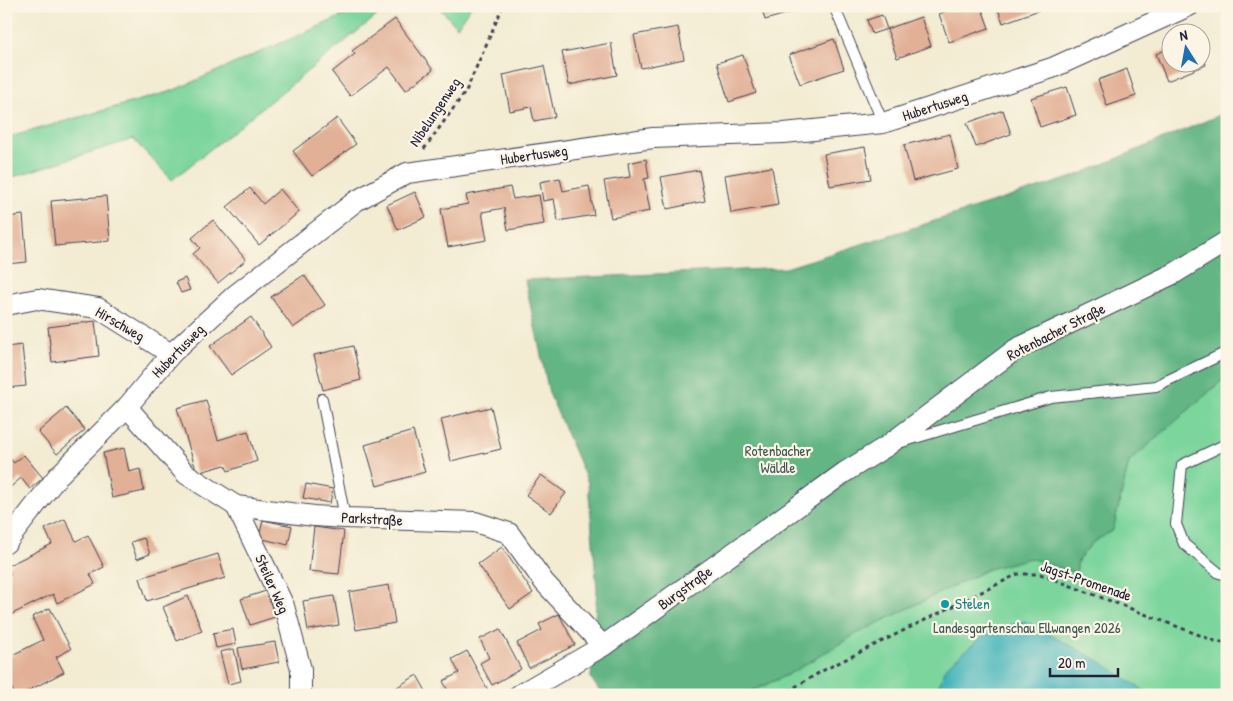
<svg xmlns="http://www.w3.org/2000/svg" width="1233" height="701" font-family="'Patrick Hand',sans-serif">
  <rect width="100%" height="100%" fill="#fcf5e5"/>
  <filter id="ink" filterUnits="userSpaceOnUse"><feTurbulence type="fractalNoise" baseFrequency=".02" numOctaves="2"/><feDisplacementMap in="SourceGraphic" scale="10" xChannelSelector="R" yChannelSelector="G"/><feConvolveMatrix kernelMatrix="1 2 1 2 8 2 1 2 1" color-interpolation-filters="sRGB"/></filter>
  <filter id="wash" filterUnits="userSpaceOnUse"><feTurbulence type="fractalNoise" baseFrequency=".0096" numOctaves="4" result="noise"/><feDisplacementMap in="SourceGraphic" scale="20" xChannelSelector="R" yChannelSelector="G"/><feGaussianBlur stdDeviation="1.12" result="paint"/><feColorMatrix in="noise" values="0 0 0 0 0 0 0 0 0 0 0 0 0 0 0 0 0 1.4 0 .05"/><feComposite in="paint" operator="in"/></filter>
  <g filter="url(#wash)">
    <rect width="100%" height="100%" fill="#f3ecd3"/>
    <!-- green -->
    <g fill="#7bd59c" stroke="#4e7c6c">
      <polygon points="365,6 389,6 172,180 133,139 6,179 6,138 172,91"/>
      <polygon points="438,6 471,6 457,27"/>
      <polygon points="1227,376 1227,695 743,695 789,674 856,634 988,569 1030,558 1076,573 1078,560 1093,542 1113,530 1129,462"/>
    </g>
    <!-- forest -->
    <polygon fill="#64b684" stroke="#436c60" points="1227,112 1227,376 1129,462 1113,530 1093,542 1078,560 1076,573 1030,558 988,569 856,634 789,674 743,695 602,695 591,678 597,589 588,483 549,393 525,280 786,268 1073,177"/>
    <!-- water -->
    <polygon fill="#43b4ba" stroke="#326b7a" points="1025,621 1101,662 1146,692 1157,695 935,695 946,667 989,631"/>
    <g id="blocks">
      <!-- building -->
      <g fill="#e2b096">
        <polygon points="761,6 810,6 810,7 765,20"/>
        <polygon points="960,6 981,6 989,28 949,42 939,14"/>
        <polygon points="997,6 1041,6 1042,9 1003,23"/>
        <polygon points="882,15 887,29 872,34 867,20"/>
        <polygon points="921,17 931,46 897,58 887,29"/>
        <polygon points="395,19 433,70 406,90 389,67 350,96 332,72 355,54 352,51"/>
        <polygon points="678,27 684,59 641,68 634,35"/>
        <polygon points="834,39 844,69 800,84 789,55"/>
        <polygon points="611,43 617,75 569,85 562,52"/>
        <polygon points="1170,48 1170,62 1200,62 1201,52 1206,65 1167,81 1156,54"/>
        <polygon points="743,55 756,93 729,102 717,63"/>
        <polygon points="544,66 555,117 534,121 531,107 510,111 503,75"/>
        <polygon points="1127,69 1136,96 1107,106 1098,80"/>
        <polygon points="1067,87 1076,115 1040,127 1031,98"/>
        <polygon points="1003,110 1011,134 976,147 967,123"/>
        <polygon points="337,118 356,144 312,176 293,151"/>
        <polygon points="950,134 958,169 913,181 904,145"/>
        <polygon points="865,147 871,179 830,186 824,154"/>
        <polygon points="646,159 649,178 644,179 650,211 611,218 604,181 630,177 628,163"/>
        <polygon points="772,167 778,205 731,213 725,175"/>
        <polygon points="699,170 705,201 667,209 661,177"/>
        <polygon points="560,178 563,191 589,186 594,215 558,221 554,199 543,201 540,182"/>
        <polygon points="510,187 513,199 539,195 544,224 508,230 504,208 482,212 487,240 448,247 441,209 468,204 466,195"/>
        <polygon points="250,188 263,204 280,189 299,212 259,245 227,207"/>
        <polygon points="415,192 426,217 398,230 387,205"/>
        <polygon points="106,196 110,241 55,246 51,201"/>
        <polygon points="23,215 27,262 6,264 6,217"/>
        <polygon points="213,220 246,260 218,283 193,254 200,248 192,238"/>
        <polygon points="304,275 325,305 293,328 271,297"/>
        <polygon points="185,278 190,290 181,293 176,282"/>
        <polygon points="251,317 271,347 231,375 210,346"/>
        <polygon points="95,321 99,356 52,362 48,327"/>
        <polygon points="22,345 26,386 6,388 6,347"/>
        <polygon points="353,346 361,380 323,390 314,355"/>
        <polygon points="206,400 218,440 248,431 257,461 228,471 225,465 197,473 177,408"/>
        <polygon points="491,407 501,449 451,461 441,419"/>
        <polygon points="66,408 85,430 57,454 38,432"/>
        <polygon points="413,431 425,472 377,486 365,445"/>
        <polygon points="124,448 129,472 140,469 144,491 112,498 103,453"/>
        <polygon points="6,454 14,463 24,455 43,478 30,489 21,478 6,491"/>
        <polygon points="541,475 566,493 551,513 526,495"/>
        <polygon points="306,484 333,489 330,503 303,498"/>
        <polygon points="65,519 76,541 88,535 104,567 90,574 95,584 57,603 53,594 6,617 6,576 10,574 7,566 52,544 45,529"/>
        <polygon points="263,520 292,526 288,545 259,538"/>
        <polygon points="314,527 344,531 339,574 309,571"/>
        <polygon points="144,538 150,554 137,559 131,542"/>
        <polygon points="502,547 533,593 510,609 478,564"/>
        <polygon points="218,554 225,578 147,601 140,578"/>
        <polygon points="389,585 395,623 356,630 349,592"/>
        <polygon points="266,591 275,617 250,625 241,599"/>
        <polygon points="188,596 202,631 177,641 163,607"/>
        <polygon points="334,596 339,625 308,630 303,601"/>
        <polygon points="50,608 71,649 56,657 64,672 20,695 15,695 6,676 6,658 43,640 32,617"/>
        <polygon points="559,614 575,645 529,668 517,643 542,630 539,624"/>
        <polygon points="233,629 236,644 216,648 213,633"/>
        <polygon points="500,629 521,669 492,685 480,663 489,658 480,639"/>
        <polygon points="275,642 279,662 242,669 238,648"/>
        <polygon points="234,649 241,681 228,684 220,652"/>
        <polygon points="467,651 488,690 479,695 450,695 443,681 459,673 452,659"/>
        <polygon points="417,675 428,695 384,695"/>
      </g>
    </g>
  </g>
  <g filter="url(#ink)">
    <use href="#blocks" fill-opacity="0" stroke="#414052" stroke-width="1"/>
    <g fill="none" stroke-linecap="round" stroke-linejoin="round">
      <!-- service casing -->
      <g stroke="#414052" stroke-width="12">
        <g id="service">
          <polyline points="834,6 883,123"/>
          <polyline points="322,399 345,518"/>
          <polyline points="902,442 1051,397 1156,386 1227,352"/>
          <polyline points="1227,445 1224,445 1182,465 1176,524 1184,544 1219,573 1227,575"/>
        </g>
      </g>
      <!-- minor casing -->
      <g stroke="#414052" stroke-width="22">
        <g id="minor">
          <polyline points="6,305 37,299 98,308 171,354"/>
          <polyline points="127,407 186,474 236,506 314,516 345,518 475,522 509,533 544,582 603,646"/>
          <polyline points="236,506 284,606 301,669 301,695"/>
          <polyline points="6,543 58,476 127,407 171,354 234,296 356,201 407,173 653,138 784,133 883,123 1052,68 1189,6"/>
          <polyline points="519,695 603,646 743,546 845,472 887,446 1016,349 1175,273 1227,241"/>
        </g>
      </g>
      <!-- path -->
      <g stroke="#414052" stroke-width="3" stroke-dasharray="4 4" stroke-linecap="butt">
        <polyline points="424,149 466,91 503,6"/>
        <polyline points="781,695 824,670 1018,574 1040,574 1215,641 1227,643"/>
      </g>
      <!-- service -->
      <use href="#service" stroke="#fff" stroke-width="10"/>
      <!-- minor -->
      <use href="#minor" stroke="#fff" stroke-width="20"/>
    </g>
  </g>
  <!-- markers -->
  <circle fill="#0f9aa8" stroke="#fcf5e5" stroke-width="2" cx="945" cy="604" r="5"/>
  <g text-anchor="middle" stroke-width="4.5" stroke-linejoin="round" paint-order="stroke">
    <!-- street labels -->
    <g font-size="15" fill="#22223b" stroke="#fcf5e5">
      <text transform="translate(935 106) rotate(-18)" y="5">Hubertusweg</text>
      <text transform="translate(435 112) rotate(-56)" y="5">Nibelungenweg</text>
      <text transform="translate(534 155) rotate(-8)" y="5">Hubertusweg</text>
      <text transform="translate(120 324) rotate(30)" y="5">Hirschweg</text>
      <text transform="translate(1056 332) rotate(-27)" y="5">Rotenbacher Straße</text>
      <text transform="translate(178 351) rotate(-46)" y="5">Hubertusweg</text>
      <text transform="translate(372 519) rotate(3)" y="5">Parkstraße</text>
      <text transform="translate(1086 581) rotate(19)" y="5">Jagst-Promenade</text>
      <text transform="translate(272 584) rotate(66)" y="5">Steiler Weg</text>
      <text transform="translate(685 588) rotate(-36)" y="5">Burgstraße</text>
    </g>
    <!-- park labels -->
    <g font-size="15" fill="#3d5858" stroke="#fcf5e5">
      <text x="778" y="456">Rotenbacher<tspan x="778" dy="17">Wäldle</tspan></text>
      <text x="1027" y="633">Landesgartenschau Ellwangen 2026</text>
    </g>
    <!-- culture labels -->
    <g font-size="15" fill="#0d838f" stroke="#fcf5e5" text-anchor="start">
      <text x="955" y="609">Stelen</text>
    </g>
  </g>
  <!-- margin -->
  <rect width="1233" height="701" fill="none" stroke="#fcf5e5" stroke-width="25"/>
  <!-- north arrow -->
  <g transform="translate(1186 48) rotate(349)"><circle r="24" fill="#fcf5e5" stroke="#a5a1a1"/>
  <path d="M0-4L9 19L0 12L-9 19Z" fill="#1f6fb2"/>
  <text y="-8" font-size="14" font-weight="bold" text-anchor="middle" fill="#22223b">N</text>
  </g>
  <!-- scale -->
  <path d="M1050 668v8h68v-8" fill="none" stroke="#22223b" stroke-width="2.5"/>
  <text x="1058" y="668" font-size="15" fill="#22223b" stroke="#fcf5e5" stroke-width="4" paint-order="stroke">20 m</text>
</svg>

What you have to do: What number of lines in the data above include the string "xChannelSelector"? Answer with that number only.

Answer space: 2